The Millennial Star

Stephen Hawking’s Defense of Positivism

In my last post I finished comparing Popper and Kuhn and again concluded that there really isn’t much difference between the two other than on the issue of Scientific Realism vs. Positivism. That is to say, Popper believes that science actually discovers theories closer and closer to the truth whereas Kuhn believes it becomes more useful over time in ways that we humans wish it to be, but that there is not necessarily some underlying truth to be discovered.

In a previous post I previously considered the advantages of Scientific Realism vs. Positivism. (See also here) Both have pros and cons, but Scientific Realism is the clear winner when it comes to generating new conjectures and theories. If one were to solely believe in Positivism one would never actually believe in their own theories enough to think up new questions/problems to solve and test. The end result would be the stagnation of science.

However, this fact aside, does this mean Scientific Realism is actually true and Positivism false?

Hawking’s Defense of a Positivist View of Reality

Recently Hawking wrote a book called The Grand Design. In that book, Hawking makes a number of controversial assertions. The one that got the most press time – don’t you just love the media? – was the claim that the laws of physics are sufficient to create the universe and that God has no role to play. This is, actually, a very interesting point and one that deserves rigorous criticism – which I’ll gladly give it in the future.

But in reality, this wasn’t the most important challenge that Hawking makes. The really big challenge Hawking makes in his book is that Positivism is actually the nature of reality, not Scientific Realism. We saw in this past post that Hawking is a Positivist.

I perceive much in common between Hawking’s and Kuhn’s views. But whereas Kuhn’s concern was from the point of view of a historian – he merely wanted to know how we progress in science – Hawking is an eminent scientist and actually argues that there is no underlying reality for science to find.

In an article in Scientific American (October 2010) Hawking summarizes the arguments he makes in his book. If Hawking is correct, it will have serious consequences for Scientific Realism and for our desires to find a “Theory of Everything.”

Most people believe that there is an objective reality out there and that our senses and our science directly convey information about the material world. Classical science is based on the belief that an external world exists whose properties are definitive and independent of the observer who perceives them. In philosophy, that belief is called realism.

Those who remember Timothy Leary and the 1960s, however, know of another possibility: one’s concept of reality can depend on the mind of the perceiver. That viewpoint, with various subtle differences, goes by names such as antirealism, instrumentalism or idealism. According to those doctrines, the world we know is constructed by the human mind employing sensory data as its raw material and is shaped by the interpretive structure of our brains. …
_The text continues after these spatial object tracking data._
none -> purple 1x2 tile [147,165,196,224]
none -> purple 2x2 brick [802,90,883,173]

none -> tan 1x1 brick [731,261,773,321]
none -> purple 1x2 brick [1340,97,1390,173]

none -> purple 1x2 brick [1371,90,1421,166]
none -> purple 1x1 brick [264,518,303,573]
The way physics has been going, realism is becoming difficult to defend. (p. 70)

And what does Hawking suggest instead?

Instead we adopt a view that we call model-dependent realism: the idea that a physical theory or world picture is a model (generally of a mathematical nature) and a set of rules that connect the elements of the model to observations. According to model-dependent realism, it is pointless to ask whether a model is real, only where it agrees with observation. (p. 70)
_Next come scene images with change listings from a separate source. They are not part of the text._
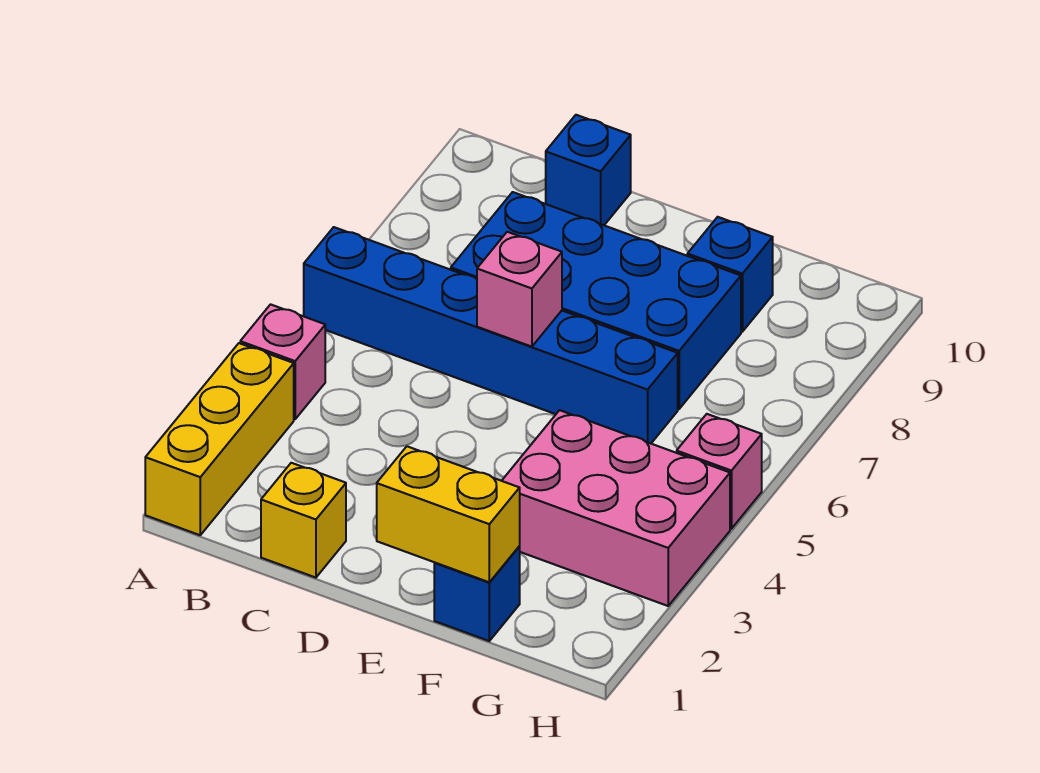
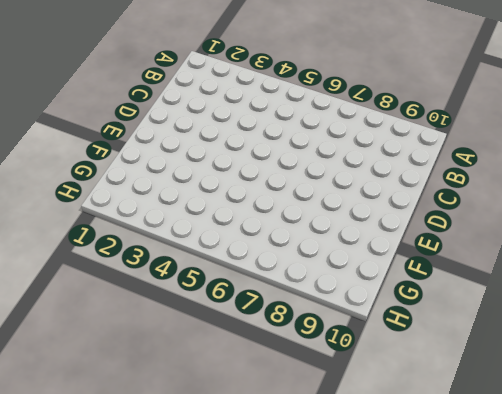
none -> yellow 1x3 brick [145,343,294,535]
none -> pink 1x1 brick [240,304,325,419]
none -> blue 1x6 brick [304,227,678,443]

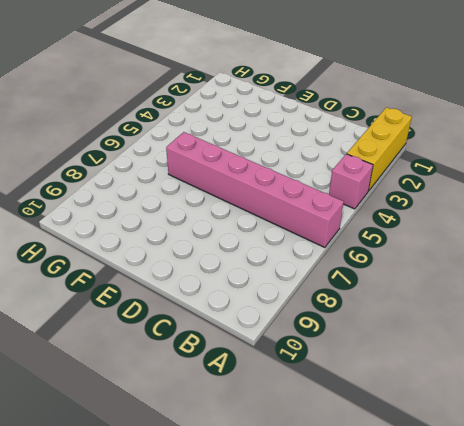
pink 1x6 brick [166,132,344,248] -> blue 1x6 brick [304,227,678,443]
none -> yellow 1x1 brick [261,463,346,578]
none -> blue 2x4 brick [451,192,741,409]
none -> blue 1x1 brick [546,115,631,225]

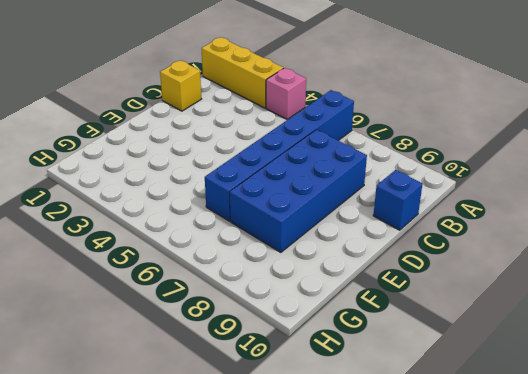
none -> blue 1x1 brick [434,547,520,641]
none -> pink 2x3 brick [502,410,730,606]
none -> blue 1x1 brick [687,217,773,332]

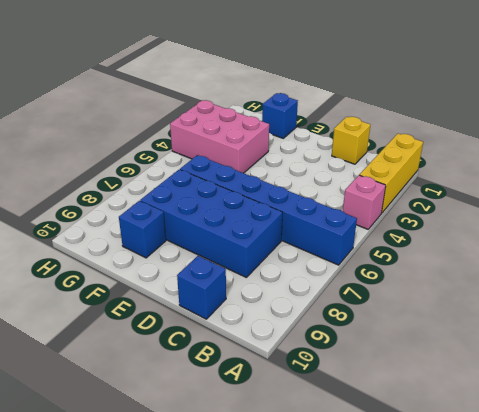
none -> pink 1x1 brick [677,414,762,529]
none -> pink 1x1 brick [477,232,562,347]
none -> yellow 1x2 brick [377,446,520,582]

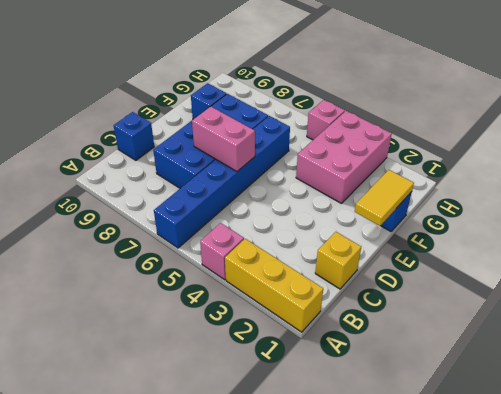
pink 1x2 brick [192,107,255,171] -> pink 1x1 brick [477,232,562,347]
yellow 1x2 tile [355,170,414,226] -> yellow 1x2 brick [377,446,520,582]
Possible Ramifications To Positivist Universe

If there is only a model-dependent realism to be found, what does that mean for science? For one thing, Hawking argues, we should not expect to find a single “theory of everything.” “It now appears that this quest may yield [in string theory] not a single theory but a family of interconnected theories, each describing its own version of reality…” (p. 70)

Would this really be so bad to find that Kuhn was right after all and that scientific progress does not grow closer to some all encompassing view of reality? [1]

Notes

[1] I confess, I don’t even come close to understanding string theory and it’s ‘family of theories’ well enough to comment on this much. From what I understand, this is a matter of ‘string math’. There were five different mathematical ways to express strings that each turned out to be equivalent to each other. However, each way had certain advantages and disadvantages. The best part about this is that one can flip to the version that is easiest at the moment. Plus, each one eliminates certain kinds of error factors. I can see why this would appeal to a positivist like Hawking. But I’m not sure this really undermines the scientific realist world view either, again showing that both view can be useful, but not necessarily at the same time.

For example, a more recent proposal is that quantum field theory and string theory are one and the same, except that string theory is the 11 dimensional holographic projection of 4 dimensional quantum field theory. (See Brian Greene’s The Hidden Reality). In this view, there is still an underlying reality, it’s just that it can be mathematically viewed from more than one point of view.

To a lesser degree, I’ve noticed this in many aspects of life. We often express the same thing in different ways, often in seemingly opposite ways. For example, I’m convinced that the ‘orthodox’ Christian concept of creation ex nihilo and the Mormon concept of creation from ‘pre-existing matter’ will eventually be forced by the laws of physics into being one and the same concept with each being merely different ways of wording the same thing. But this only turns out to be true if we accept the lawful nature of reality. In other words, both points of view can only both turn out to be true if both accept that they were only approximate concepts of a very more specific set of laws and therefore they weren’t actually mutually exclusive to begin with.